In fact, things could have been even worse for the cdu. A few weeks before election day, it had been hovering at around 20 per cent in the polls, close to the Greens and well behind the spd, at 25 per cent. If in the end Laschet almost caught up with the spd, this was because of a last-minute campaign to frighten undecided voters with the prospect of an r2g coalition—a prospect Scholz could not rule out for tactical reasons. The media also played a role. At first the Greens were everybody’s darling, and backed by the vast majority of young people employed in the public-broadcasting system. Then the media dismantled both Annalena Baerbock and Laschet for various blunders during the campaign, allowing Scholz, a man without obvious Eigenschaften, to sneak into first place unnoticed. Finally, led by the faz, the press caught up to join in Laschet’s red-scare siren song.

What about Söder, the self-styled Bavarian strongman, whose political opportunism equals even Merkel’s? Compared to him, Laschet was bound to look like a born weakling, with a macho factor of exactly zero.
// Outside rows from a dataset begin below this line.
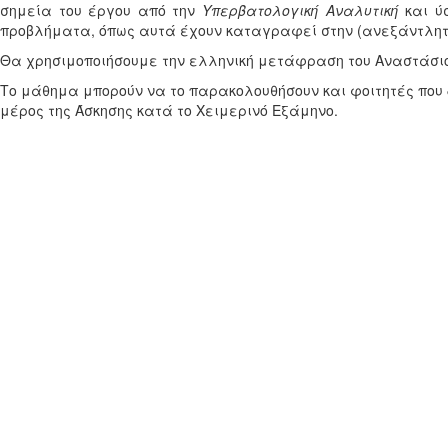
σημεία του έργου από την
Υπερβατολογική Αναλυτική
και ύ
προβλήματα, όπως αυτά έχουν καταγραφεί στην (ανεξάντλητη
Θα χρησιμοποιήσουμε την ελληνική μετάφραση του Αναστάσι
Το μάθημα μπορούν να το παρακολουθήσουν και φοιτητές που
μέρος της Άσκησης κατά το Χειμερινό Εξάμηνο.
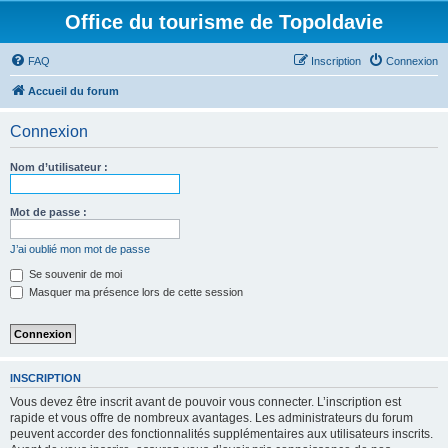
Office du tourisme de Topoldavie
FAQ
Inscription
Connexion
Accueil du forum
Connexion
Nom d’utilisateur :
Mot de passe :
J’ai oublié mon mot de passe
Se souvenir de moi
Masquer ma présence lors de cette session
INSCRIPTION
Vous devez être inscrit avant de pouvoir vous connecter. L’inscription est
rapide et vous offre de nombreux avantages. Les administrateurs du forum
peuvent accorder des fonctionnalités supplémentaires aux utilisateurs inscrits.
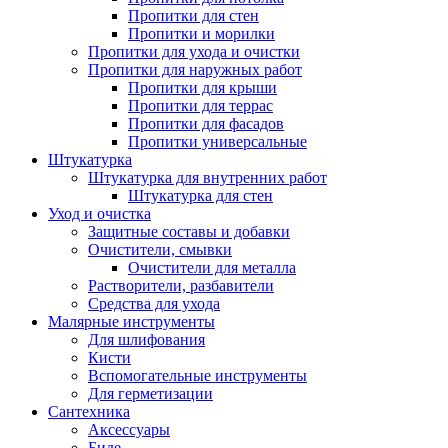
Пропитки для стен
Пропитки и морилки
Пропитки для ухода и очистки
Пропитки для наружных работ
Пропитки для крыши
Пропитки для террас
Пропитки для фасадов
Пропитки универсальные
Штукатурка
Штукатурка для внутренних работ
Штукатурка для стен
Уход и очистка
Защитные составы и добавки
Очистители, смывки
Очистители для металла
Растворители, разбавители
Средства для ухода
Малярные инструменты
Для шлифования
Кисти
Вспомогательные инструменты
Для герметизации
Сантехника
Аксессуары
Биде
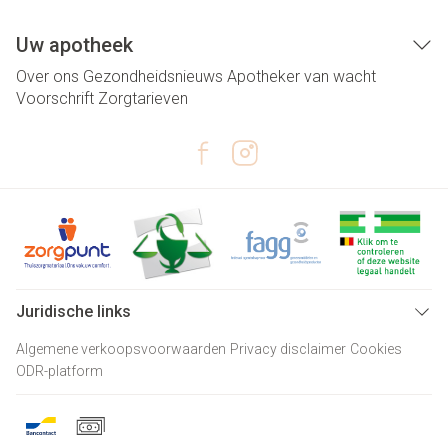
Uw apotheek
Over ons
Gezondheidsnieuws
Apotheker van wacht
Voorschrift
Zorgtarieven
Juridische links
Algemene verkoopsvoorwaarden
Privacy disclaimer
Cookies
ODR-platform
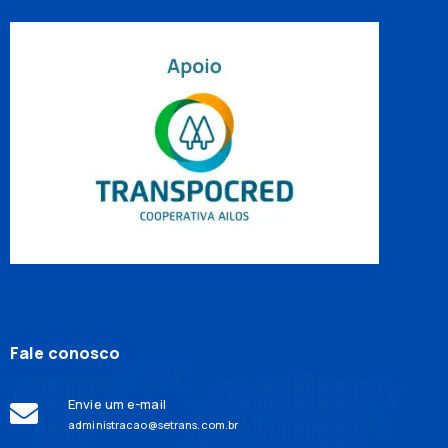
Fale conosco
Envie um e-mail
administracao@setrans.com.br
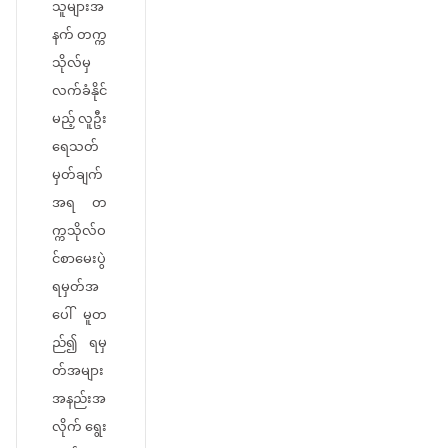
သူများအ
နက် တက္က
သိုလ်မှ
လက်ခံနိုင်
မည့် လူဦး
ရေသတ်
မှတ်ချက်
အရ တ
က္ကသိုလ်ဝ
င်စာမေးပွဲ
ရမှတ်အ
ပေါ် မူတ
ည်၍ ရမှ
တ်အများ
အနည်းအ
လိုက် ရွေး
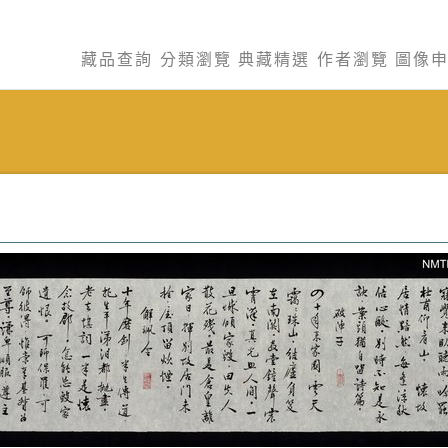
藏品查詢
分類瀏覽
典藏精選
作者瀏覽
圖像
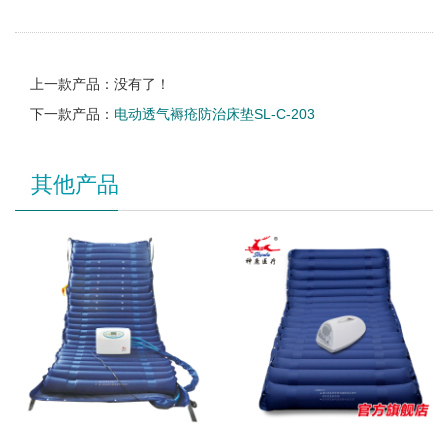
上一款产品：没有了！
下一款产品：
电动透气褥疮防治床垫SL-C-203
其他产品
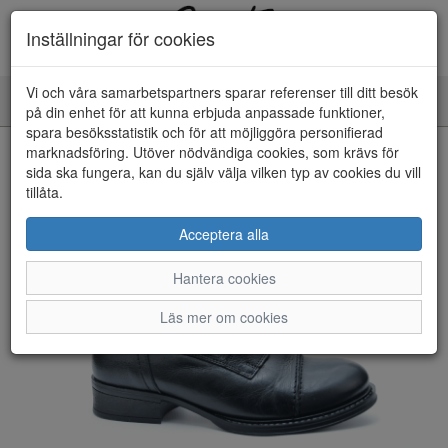
Inställningar för cookies
Vi och våra samarbetspartners sparar referenser till ditt besök
Toggle
på din enhet för att kunna erbjuda anpassade funktioner,
navigation
spara besöksstatistik och för att möjliggöra personifierad
HEM
marknadsföring. Utöver nödvändiga cookies, som krävs för
sida ska fungera, kan du själv välja vilken typ av cookies du vill
tillåta.
Acceptera alla
Hantera cookies
Läs mer om cookies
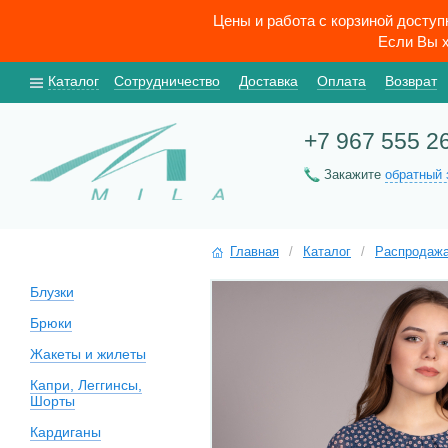
Цены и работа с корзиной досту
Если Вы х
Каталог
Сотрудничество
Доставка
Оплата
Возврат
+7 967 555 2
Закажите
обратный 
Главная
/
Каталог
/
Распродаж
Блузки
Брюки
Жакеты и жилеты
Капри, Леггинсы,
Шорты
Кардиганы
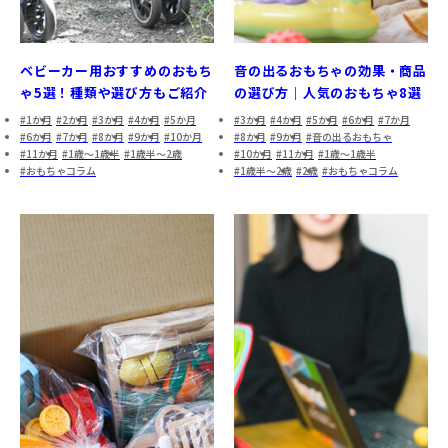
ベビーカー用おすすめのおもち
音の出るおもちゃの効果・商品
ゃ5選！種類や選び方もご紹介
の選び方｜人気のおもちゃ8選
1か月
2か月
3か月
4か月
5か月
3か月
4か月
5か月
6か月
7か月
6か月
7か月
8か月
9か月
10か月
8か月
9か月
音の出るおもちゃ
11か月
1歳～1歳半
1歳半～2歳
10か月
11か月
1歳～1歳半
おもちゃコラム
1歳半～2歳
2歳
おもちゃコラム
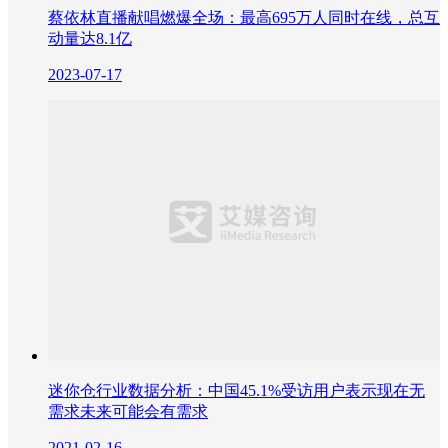
蔡依林直播献唱燃爆全场：最高695万人同时在线，总互
动量达8.1亿
2023-07-17
迷你仓行业数据分析：中国45.1%受访用户表示现在无
需求未来可能会有需求
2021-02-16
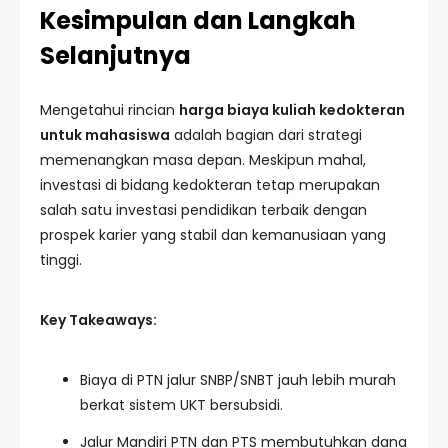
Kesimpulan dan Langkah
Selanjutnya
Mengetahui rincian
harga biaya kuliah kedokteran
untuk mahasiswa
adalah bagian dari strategi
memenangkan masa depan. Meskipun mahal,
investasi di bidang kedokteran tetap merupakan
salah satu investasi pendidikan terbaik dengan
prospek karier yang stabil dan kemanusiaan yang
tinggi.
Key Takeaways:
Biaya di PTN jalur SNBP/SNBT jauh lebih murah
berkat sistem UKT bersubsidi.
Jalur Mandiri PTN dan PTS membutuhkan dana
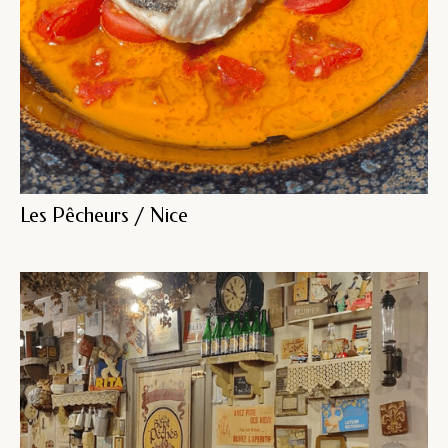
Les Pêcheurs / Nice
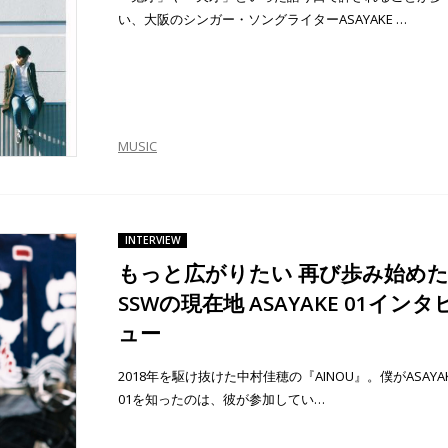
い、大阪のシンガー・ソングライターASAYAKE …
MUSIC
INTERVIEW
もっと広がりたい 再び歩み始め
SSWの現在地 ASAYAKE 01インタ
ュー
2018年を駆け抜けた中村佳穂の『AINOU』。僕がASAYA
01を知ったのは、彼が参加してい…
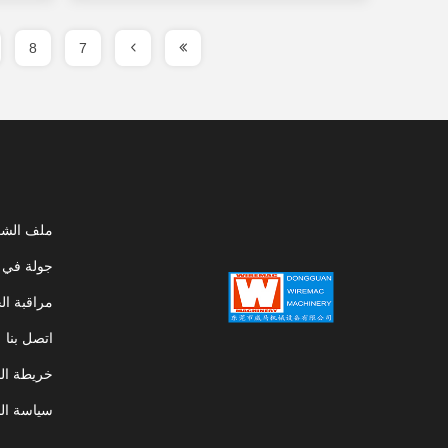
8
7
ملف الشر
جولة في 
مراقبة ال
اتصل بنا
خريطة ال
سياسة ال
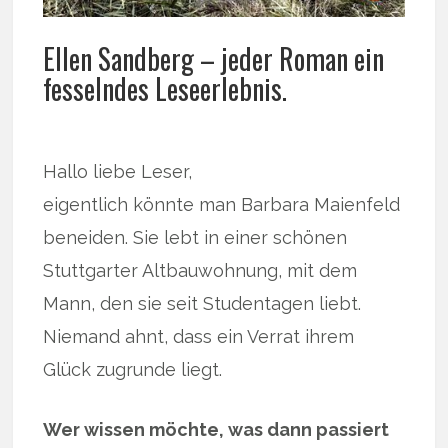
Ellen Sandberg – jeder Roman ein
fesselndes Leseerlebnis.
Hallo liebe Leser,
eigentlich könnte man Barbara Maienfeld
beneiden. Sie lebt in einer schönen
Stuttgarter Altbauwohnung, mit dem
Mann, den sie seit Studentagen liebt.
Niemand ahnt, dass ein Verrat ihrem
Glück zugrunde liegt.
Wer wissen möchte, was dann passiert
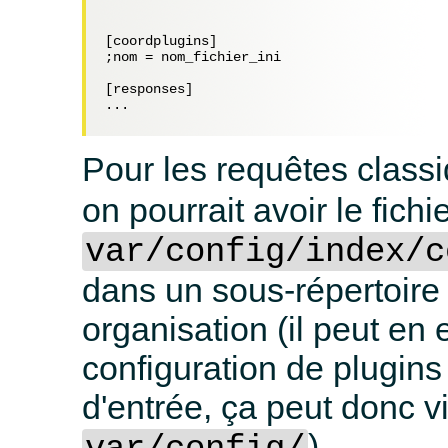
[coordplugins]

;nom = nom_fichier_ini

[responses]

...

Pour les requêtes class
on pourrait avoir le fichi
var/config/index/c
dans un sous-répertoire
organisation (il peut en e
configuration de plugins
d'entrée, ça peut donc v
).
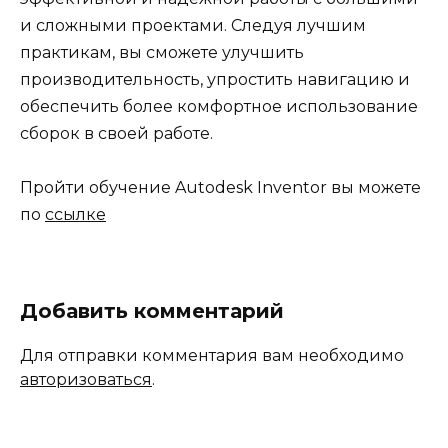
и сложными проектами. Следуя лучшим
практикам, вы сможете улучшить
производительность, упростить навигацию и
обеспечить более комфортное использование
сборок в своей работе.
Пройти обучение Autodesk Inventor вы можете
по
ссылке
Добавить комментарий
Для отправки комментария вам необходимо
авторизоваться
.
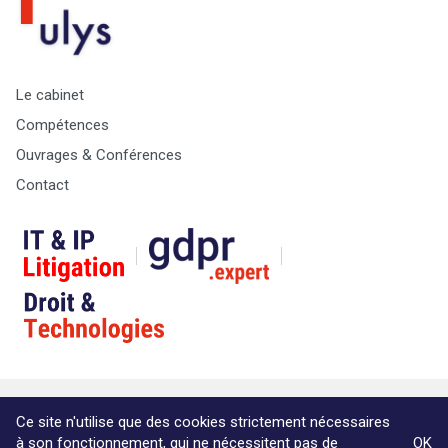
Le cabinet
Compétences
Ouvrages & Conférences
Contact
© Copyright Max & Zoé SPRL -
Vie Privée
-
A propos &
Ce site n'utilise que des cookies strictement nécessaires
informations légales
à son fonctionnement, qui ne nécessitent pas de
OK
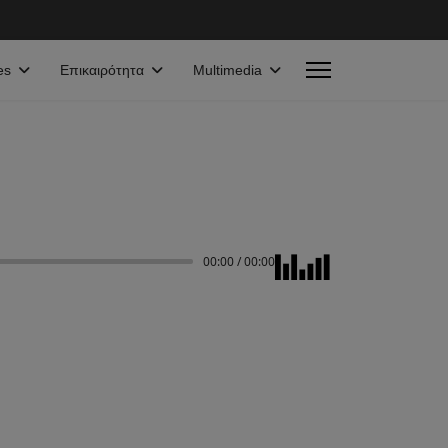
es
Επικαιρότητα
Multimedia
00:00
/
00:00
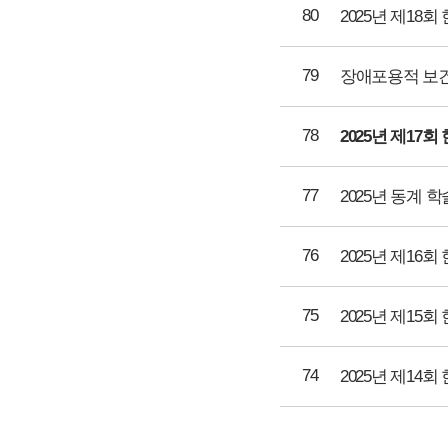
80
2025년 제1
79
78
2025년 제1
77
76
2025년 제1
75
2025년 제1
74
2025년 제1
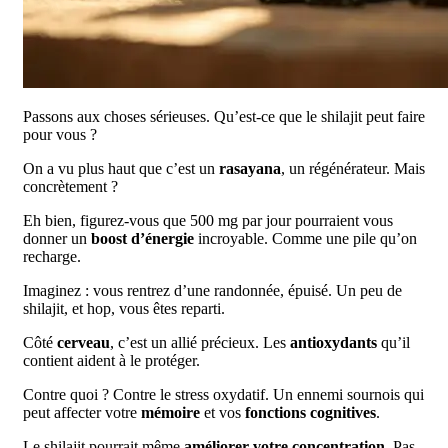
Passons aux choses sérieuses. Qu’est-ce que le shilajit peut faire
pour vous ?
On a vu plus haut que c’est un
rasayana
, un régénérateur. Mais
concrètement ?
Eh bien, figurez-vous que 500 mg par jour pourraient vous
donner un
boost d’énergie
incroyable. Comme une pile qu’on
recharge.
Imaginez : vous rentrez d’une randonnée, épuisé. Un peu de
shilajit, et hop, vous êtes reparti.
Côté
cerveau
, c’est un allié précieux. Les
antioxydants
qu’il
contient aident à le protéger.
Contre quoi ? Contre le stress oxydatif. Un ennemi sournois qui
peut affecter votre
mémoire
et vos
fonctions cognitives
.
Le shilajit pourrait même
améliorer votre concentration
. Pas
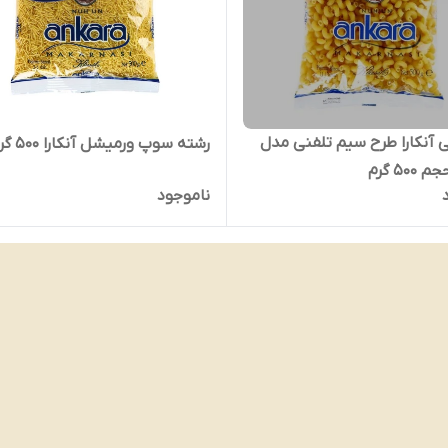
ی آنکارا طرح سیم تلفنی مدل
رشته سوپ ورمیشل آنکارا 500 گرم
ناموجود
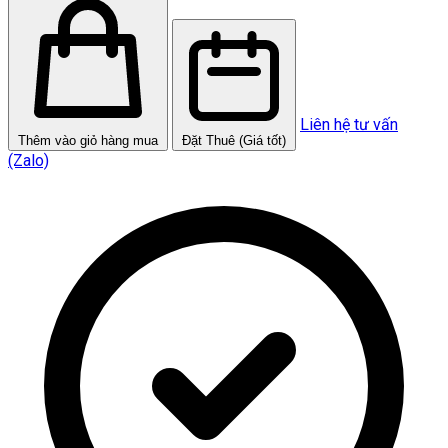
Liên hệ tư vấn
Thêm vào giỏ hàng mua
Đặt Thuê (Giá tốt)
(Zalo)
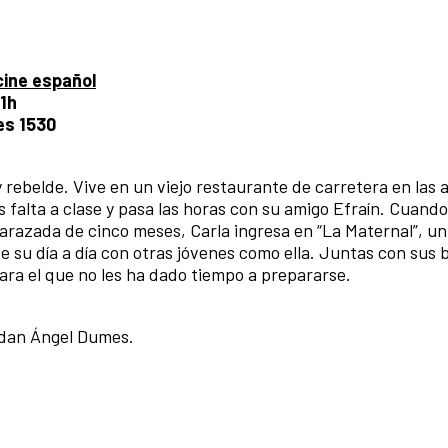
ine español
21h
es 1530
y rebelde. Vive en un viejo restaurante de carretera en las 
falta a clase y pasa las horas con su amigo Efraín. Cuando
arazada de cinco meses, Carla ingresa en “La Maternal”, un
u día a día con otras jóvenes como ella. Juntas con sus 
ra el que no les ha dado tiempo a prepararse.
rdan Ángel Dumes.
Söder made the most of this. In the end, however, it was not enough to overcome his fundamental handicap: being from the csu, the smaller of the two so-called ‘sister parties’. Even if he now manages to push Laschet aside, a decisive test awaits him in the 2023 Bavarian Landtag elections. Whatever he does at present must help him win a decisive majority on this home turf; if he fails to do so, his career will end abruptly. Otherwise, he will certainly grab for the leadership and get it; remember that Länder first ministers can take the floor in the Bundestag any time they want, even outside the official list of speakers.